**THE DATA**.
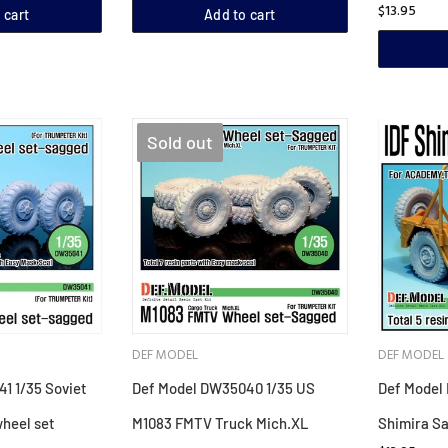
$13.95
 cart
Add to cart
Sold out
DEF MODEL
DEF MODEL
1 1/35 Soviet
Def Model DW35040 1/35 US
Def Model 
heel set
M1083 FMTV Truck Mich.XL
Shimira S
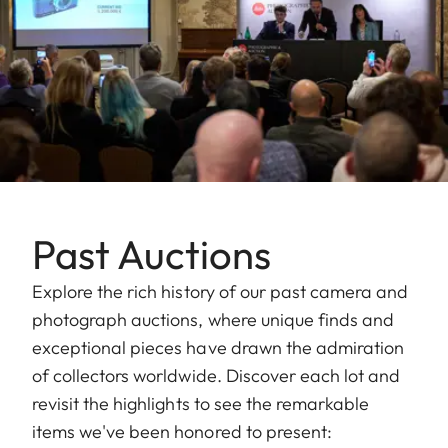
Past Auctions
Explore the rich history of our past camera and
photograph auctions, where unique finds and
exceptional pieces have drawn the admiration
of collectors worldwide. Discover each lot and
revisit the highlights to see the remarkable
items we've been honored to present:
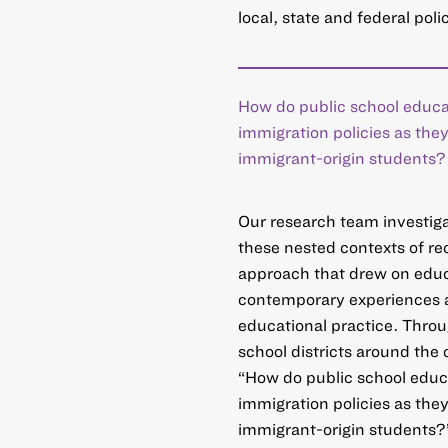
local, state and federal po
How do public school educa
immigration policies as the
immigrant-origin students?
Our research team investiga
these nested contexts of re
approach that drew on educ
contemporary experiences at
educational practice. Throu
school districts around the
“How do public school educ
immigration policies as the
immigrant-origin students?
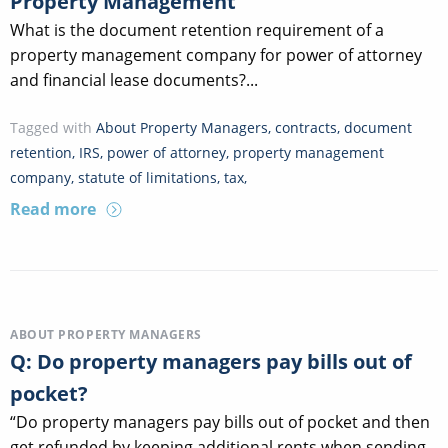
Property Management
What is the document retention requirement of a
property management company for power of attorney
and financial lease documents?...
Tagged with
About Property Managers
,
contracts
,
document
retention
,
IRS
,
power of attorney
,
property management
company
,
statute of limitations
,
tax
,
Read more
ABOUT PROPERTY MANAGERS
Q: Do property managers pay bills out of
pocket?
“Do property managers pay bills out of pocket and then
get refunded by keeping additional rents when sending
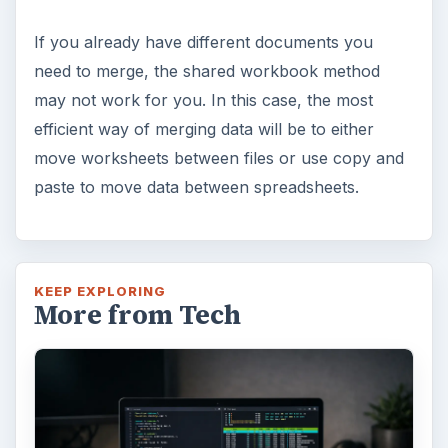
If you already have different documents you
need to merge, the shared workbook method
may not work for you. In this case, the most
efficient way of merging data will be to either
move worksheets between files or use copy and
paste to move data between spreadsheets.
KEEP EXPLORING
More from Tech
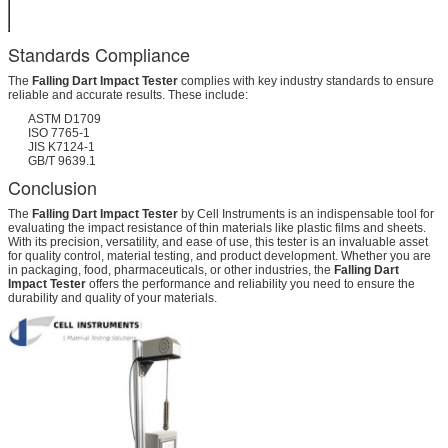
500*450*2200
mm (LWH)
Standards Compliance
The
Falling Dart Impact Tester
complies with key industry standards to ensure
reliable and accurate results. These include:
ASTM D1709
ISO 7765-1
JIS K7124-1
GB/T 9639.1
Conclusion
The
Falling Dart Impact Tester
by Cell Instruments is an indispensable tool for
evaluating the impact resistance of thin materials like plastic films and sheets.
With its precision, versatility, and ease of use, this tester is an invaluable asset
for quality control, material testing, and product development. Whether you are
in packaging, food, pharmaceuticals, or other industries, the
Falling Dart
Impact Tester
offers the performance and reliability you need to ensure the
durability and quality of your materials.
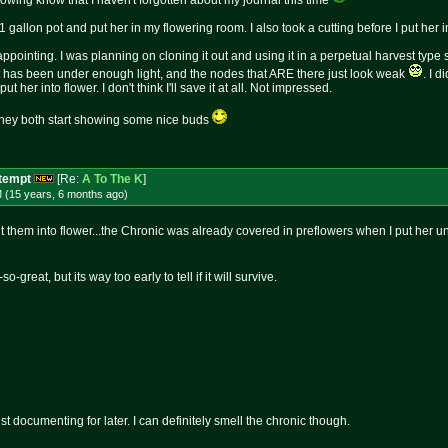
llowing know that I haven't forgotten about my journal this time
 gallon pot and put her in my flowering room. I also took a cutting before I put her in t
ppointing. I was planning on cloning it out and using it in a perpetual harvest type s
it has been under enough light, and the nodes that ARE there just look weak
. I d
ut her into flower. I don't think I'll save it at all. Not impressed.
 they both start showing some nice buds
ttempt
[Re:
A To The K
]
M (15 years, 6 months
ago
)
ut them into flower...the Chronic was already covered in preflowers when I put her un
-great, but its way too early to tell if it will survive.
just documenting for later. I can definitely smell the chronic though.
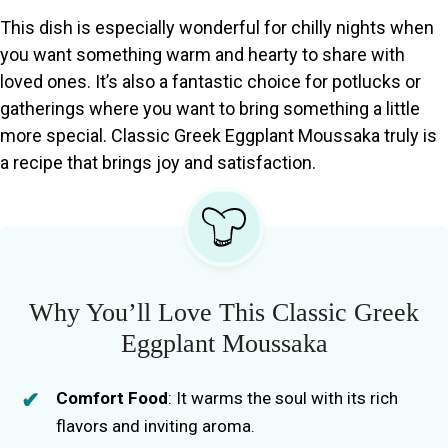
This dish is especially wonderful for chilly nights when
you want something warm and hearty to share with
loved ones. It’s also a fantastic choice for potlucks or
gatherings where you want to bring something a little
more special. Classic Greek Eggplant Moussaka truly is
a recipe that brings joy and satisfaction.
Why You’ll Love This Classic Greek
Eggplant Moussaka
Comfort Food
: It warms the soul with its rich
flavors and inviting aroma.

**DIRECTIVE**.
Leave out the pictures and set down all of the data exactly.

**RESPONSE TO THIS TASK**.
$13.95
 cart
Add to cart
Sold out
DEF MODEL
DEF MODEL
1 1/35 Soviet
Def Model DW35040 1/35 US
Def Model 
heel set
M1083 FMTV Truck Mich.XL
Shimira S
Past Auctions
Explore the rich history of our past camera and
photograph auctions, where unique finds and
exceptional pieces have drawn the admiration
of collectors worldwide. Discover each lot and
revisit the highlights to see the remarkable
items we've been honored to present:
local, state and federal po
How do public school educa
immigration policies as the
immigrant-origin students?
Our research team investiga
these nested contexts of re
approach that drew on educ
contemporary experiences at
educational practice. Throu
school districts around the
“How do public school educ
immigration policies as the
immigrant-origin students?
Property Management
What is the document retention requirement of a
property management company for power of attorney
and financial lease documents?...
Tagged with
About Property Managers
,
contracts
,
document
retention
,
IRS
,
power of attorney
,
property management
company
,
statute of limitations
,
tax
,
Read more
ABOUT PROPERTY MANAGERS
Q: Do property managers pay bills out of
pocket?
“Do property managers pay bills out of pocket and then
get refunded by keeping additional rents when sending
If you already have different documents you
need to merge, the shared workbook method
may not work for you. In this case, the most
efficient way of merging data will be to either
move worksheets between files or use copy and
paste to move data between spreadsheets.
KEEP EXPLORING
More from Tech
500*450*2200
mm (LWH)
Standards Compliance
The
Falling Dart Impact Tester
complies with key industry standards to ensure
reliable and accurate results. These include:
ASTM D1709
ISO 7765-1
JIS K7124-1
GB/T 9639.1
Conclusion
The
Falling Dart Impact Tester
by Cell Instruments is an indispensable tool for
evaluating the impact resistance of thin materials like plastic films and sheets.
With its precision, versatility, and ease of use, this tester is an invaluable asset
for quality control, material testing, and product development. Whether you are
in packaging, food, pharmaceuticals, or other industries, the
Falling Dart
Impact Tester
offers the performance and reliability you need to ensure the
durability and quality of your materials.
llowing know that I haven't forgotten about my journal this time
 gallon pot and put her in my flowering room. I also took a cutting before I put her in t
ppointing. I was planning on cloning it out and using it in a perpetual harvest type s
it has been under enough light, and the nodes that ARE there just look weak
. I d
ut her into flower. I don't think I'll save it at all. Not impressed.
 they both start showing some nice buds
ttempt
[Re:
A To The K
]
M (15 years, 6 months
ago
)
ut them into flower...the Chronic was already covered in preflowers when I put her un
-great, but its way too early to tell if it will survive.
just documenting for later. I can definitely smell the chronic though.
This dish is especially wonderful for chilly nights when
you want something warm and hearty to share with
loved ones. It’s also a fantastic choice for potlucks or
gatherings where you want to bring something a little
more special. Classic Greek Eggplant Moussaka truly is
a recipe that brings joy and satisfaction.
Why You’ll Love This Classic Greek
Eggplant Moussaka
Comfort Food
: It warms the soul with its rich
flavors and inviting aroma.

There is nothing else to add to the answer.